* **DATASET EXCERPTS**
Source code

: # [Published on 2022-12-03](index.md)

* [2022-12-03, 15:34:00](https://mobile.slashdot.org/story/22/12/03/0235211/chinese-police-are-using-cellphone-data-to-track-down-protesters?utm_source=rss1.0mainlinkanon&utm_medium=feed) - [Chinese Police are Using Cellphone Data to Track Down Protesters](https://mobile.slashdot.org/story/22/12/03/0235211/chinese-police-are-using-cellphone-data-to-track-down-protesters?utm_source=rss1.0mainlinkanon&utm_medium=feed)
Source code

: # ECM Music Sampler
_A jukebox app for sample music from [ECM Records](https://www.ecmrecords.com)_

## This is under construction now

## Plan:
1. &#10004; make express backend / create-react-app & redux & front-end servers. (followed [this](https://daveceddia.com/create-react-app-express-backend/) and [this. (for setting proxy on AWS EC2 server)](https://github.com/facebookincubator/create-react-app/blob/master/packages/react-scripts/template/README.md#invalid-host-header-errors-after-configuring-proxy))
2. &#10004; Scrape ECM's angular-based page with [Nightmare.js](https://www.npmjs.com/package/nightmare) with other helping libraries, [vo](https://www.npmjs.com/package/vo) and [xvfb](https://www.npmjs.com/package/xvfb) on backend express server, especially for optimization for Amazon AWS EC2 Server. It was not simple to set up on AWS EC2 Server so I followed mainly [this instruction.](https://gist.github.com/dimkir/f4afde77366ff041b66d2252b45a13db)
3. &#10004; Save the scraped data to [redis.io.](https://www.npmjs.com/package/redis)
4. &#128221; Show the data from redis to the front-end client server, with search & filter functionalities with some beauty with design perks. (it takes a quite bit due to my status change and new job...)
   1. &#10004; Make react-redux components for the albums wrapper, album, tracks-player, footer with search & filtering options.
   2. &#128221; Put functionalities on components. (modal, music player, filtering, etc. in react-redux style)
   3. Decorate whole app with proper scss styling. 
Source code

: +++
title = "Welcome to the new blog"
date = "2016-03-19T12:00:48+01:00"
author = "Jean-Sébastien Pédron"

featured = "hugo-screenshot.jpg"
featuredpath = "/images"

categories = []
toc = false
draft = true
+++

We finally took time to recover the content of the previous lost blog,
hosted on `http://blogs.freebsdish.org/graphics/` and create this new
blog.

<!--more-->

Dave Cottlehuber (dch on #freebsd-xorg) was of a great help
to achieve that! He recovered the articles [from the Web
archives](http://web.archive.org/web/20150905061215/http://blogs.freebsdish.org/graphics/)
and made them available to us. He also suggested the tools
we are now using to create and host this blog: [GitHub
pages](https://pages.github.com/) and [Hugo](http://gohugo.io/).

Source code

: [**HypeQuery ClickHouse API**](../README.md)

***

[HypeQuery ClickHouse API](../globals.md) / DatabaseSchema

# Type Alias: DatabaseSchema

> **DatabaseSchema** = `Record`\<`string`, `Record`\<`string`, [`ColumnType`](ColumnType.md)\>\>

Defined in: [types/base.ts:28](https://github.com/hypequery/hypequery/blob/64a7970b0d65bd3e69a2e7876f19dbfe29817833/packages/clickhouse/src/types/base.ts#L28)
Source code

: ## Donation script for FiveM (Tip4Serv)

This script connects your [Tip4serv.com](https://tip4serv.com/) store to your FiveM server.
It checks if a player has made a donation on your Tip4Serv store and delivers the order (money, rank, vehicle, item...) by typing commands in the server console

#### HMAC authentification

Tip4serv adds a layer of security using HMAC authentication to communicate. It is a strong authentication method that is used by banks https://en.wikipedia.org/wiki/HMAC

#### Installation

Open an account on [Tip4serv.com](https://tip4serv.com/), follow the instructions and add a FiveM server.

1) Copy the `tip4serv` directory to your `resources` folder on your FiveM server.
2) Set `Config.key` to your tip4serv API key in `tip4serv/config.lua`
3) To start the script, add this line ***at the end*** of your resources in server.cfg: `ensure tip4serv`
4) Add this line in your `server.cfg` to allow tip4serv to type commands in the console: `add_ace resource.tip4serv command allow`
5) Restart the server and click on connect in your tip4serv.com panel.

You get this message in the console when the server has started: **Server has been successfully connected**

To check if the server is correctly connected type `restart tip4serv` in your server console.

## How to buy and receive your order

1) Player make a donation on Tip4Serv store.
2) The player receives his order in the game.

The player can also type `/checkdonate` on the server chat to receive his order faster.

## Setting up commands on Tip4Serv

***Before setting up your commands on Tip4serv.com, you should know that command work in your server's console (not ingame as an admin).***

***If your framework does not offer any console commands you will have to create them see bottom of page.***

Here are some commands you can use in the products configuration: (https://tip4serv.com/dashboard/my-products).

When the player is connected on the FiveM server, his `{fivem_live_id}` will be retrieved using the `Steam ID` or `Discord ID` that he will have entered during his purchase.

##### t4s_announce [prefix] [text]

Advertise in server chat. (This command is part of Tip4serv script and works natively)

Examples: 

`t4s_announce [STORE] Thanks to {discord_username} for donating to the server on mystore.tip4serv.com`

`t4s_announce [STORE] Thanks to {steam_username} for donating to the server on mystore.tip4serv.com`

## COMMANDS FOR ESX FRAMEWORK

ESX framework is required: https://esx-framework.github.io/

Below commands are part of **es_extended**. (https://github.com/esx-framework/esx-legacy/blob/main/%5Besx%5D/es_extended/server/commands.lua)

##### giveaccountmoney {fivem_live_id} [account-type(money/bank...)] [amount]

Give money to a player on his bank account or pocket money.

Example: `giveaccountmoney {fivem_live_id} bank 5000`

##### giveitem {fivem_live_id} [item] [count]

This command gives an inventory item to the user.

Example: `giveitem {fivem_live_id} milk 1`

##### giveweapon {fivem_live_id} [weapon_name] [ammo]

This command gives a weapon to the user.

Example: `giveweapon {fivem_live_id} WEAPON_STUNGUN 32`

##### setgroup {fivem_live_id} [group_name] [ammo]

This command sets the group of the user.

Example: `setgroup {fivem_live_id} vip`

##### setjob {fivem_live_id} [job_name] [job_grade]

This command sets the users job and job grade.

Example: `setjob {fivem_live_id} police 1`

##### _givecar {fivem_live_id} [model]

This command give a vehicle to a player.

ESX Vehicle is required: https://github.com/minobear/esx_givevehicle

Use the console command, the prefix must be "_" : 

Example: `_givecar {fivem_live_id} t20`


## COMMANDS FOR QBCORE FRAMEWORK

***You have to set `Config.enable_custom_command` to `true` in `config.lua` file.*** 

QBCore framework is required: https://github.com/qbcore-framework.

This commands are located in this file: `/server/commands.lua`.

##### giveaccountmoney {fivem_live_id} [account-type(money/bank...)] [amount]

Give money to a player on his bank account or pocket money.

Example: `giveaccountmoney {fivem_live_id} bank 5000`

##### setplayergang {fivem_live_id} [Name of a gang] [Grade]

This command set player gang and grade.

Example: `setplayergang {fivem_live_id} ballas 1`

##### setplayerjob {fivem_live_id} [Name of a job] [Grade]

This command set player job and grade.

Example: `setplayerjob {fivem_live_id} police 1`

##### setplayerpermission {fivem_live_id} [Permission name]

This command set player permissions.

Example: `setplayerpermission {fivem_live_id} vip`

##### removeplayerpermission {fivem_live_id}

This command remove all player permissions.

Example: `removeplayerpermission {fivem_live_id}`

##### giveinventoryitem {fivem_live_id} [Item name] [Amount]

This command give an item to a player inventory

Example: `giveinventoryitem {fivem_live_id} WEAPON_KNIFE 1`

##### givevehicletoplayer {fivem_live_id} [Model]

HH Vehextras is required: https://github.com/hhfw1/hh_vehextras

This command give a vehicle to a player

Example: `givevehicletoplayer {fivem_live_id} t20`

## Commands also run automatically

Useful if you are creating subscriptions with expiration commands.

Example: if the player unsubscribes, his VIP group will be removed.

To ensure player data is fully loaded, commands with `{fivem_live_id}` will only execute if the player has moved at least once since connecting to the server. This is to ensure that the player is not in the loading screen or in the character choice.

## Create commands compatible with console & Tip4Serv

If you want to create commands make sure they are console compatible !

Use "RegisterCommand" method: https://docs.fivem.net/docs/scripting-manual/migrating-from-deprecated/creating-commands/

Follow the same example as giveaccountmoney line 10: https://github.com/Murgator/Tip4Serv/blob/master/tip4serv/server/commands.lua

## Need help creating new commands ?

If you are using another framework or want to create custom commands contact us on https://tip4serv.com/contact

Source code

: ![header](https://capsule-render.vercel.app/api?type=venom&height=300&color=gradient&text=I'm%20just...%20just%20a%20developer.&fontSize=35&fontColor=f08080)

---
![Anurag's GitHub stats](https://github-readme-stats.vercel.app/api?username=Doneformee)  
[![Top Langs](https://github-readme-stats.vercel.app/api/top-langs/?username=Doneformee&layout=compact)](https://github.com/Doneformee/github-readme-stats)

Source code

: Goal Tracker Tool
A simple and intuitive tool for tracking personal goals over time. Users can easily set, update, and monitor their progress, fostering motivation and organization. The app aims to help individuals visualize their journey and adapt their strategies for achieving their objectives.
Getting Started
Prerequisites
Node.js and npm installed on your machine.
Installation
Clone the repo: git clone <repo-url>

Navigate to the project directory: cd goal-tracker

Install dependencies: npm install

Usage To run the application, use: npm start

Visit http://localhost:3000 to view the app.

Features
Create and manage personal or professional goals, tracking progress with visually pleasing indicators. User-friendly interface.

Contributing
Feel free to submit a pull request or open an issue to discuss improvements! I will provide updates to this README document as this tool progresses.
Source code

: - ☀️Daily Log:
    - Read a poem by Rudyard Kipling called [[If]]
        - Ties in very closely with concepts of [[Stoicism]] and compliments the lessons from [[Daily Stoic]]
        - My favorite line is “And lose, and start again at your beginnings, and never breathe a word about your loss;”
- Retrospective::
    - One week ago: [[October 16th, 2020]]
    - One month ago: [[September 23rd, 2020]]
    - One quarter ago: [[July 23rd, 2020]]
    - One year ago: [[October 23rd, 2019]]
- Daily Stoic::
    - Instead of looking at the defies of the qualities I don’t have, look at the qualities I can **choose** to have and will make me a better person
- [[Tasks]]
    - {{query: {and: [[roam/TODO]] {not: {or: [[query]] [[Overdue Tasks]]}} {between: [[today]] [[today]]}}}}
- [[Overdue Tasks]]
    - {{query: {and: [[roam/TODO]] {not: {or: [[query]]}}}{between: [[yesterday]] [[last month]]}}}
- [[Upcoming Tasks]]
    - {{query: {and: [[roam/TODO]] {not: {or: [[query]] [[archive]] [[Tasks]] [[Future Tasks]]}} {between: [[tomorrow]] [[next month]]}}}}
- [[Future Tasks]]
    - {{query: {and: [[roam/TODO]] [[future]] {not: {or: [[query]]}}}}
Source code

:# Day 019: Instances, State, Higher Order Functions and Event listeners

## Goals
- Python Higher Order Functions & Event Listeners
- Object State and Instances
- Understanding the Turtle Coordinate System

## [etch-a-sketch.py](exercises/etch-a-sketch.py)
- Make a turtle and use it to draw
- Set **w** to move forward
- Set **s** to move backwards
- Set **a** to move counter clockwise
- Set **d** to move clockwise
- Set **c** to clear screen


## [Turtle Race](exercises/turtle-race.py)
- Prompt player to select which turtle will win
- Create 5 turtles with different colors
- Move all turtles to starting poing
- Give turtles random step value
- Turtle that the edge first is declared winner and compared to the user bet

* **WHAT THE TASK REQUIRES**
Recast the stretch from the beginning of the items through the line containing "## This is under construction now" as a numbered list, omitting any blank lines.

* **RESULT OF THIS EXERCISE**
1. Source code
2. : # [Published on 2022-12-03](index.md)
3. * [2022-12-03, 15:34:00](https://mobile.slashdot.org/story/22/12/03/0235211/chinese-police-are-using-cellphone-data-to-track-down-protesters?utm_source=rss1.0mainlinkanon&utm_medium=feed) - [Chinese Police are Using Cellphone Data to Track Down Protesters](https://mobile.slashdot.org/story/22/12/03/0235211/chinese-police-are-using-cellphone-data-to-track-down-protesters?utm_source=rss1.0mainlinkanon&utm_medium=feed)
4. Source code
5. : # ECM Music Sampler
6. _A jukebox app for sample music from [ECM Records](https://www.ecmrecords.com)_
7. ## This is under construction now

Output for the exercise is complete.